Sandy straightened up, looked up, and smiled. He’s never smiled at me this way, and the last thing he’ll do is smile at me just that way. Now. And he fired.
He felt clear and good as soon as he had done it and before Benny could turn Jordan was no longer there. Jordan had had his glimpse, which was all the touching he needed, the smile looking at him, the smile gone absolutely, then Sandy leaning, and the mess on the wall behind Sandy’s head.
Clean job, good provider, dead jinx, Smith breathing a sigh. Jordan closed the exit door without slamming it and ran.
Chapter 18
He ran because he was in a rational hurry. There was this much time and this much to do and to make all of it fit it meant fast now. No haste, but fast. Fast was clean and haste was messy and now, of course, everything was finally clean. And this for the final touch, a present for Smith.
Jordan stopped walking when the Forty-second Street library was exactly opposite. He stopped to give himself time to calm down.
Not a present for Smith, but like a present for Betty. It would be: I give you this absolute Smith, this absolutely real Smith, Betty; look at me in black and white, Betty, so absolutely clear cut and right; hell, we could even get married. Jordan laughed and walked into the library.
He sat down in the newspaper room and held a paper. At seven, as always happened, Caughlin walked in. Jordan let the old man sit down and then waited another few minutes.

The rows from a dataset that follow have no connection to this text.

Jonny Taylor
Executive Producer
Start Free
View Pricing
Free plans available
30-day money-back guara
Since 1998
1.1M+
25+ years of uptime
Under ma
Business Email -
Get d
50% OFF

Caughlin, like his habits, was always the same. He had a brown overcoat on, long and large, which had one button high up in front. The button was closed so that the shirt would not show. The shirt was an undershirt. Caughlin took his glasses out, brushed white hairs back over his skull, started reading. He never looked right or left when he read, which made him seem stiff-necked or stolid.
“Evening, Caughlin,” said Jordan.
Caughlin waited till the other was sitting. Then he looked sideways and back at his paper again.

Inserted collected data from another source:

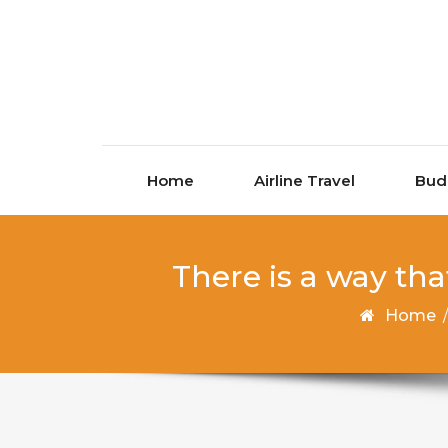
Skip to content
Home
Airline Travel
Bud
There is a way tha
Home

“Good evening, Jordan,” he said. “Why me?” and his Adam’s apple starting bobbing. There was no sound when Caughlin laughed, just the Adam’s apple bobbing. “Am I a job or do you want one?”
“I need one.”
“Murder in the Reading Room,” said Caughlin, and seemed to be laughing again. “Corny, isn’t it?”
“Stop the crap, Caughlin.”
“And start the music.”
Jordan said nothing because everybody knew the old man was crazy, though this was to say nothing about his work. His work was expensive and could not be touched.
“I need everything from the bottom up,” said Jordan, “and I need some of it right away.”
“What name?”
“Smith.”
This time Caughlin laughed with a sound. A man at the next seat looked up from his paper but Caughlin, who rarely turned his head, kept on laughing and paid no attention. When he was done he looked down at his paper and talked again.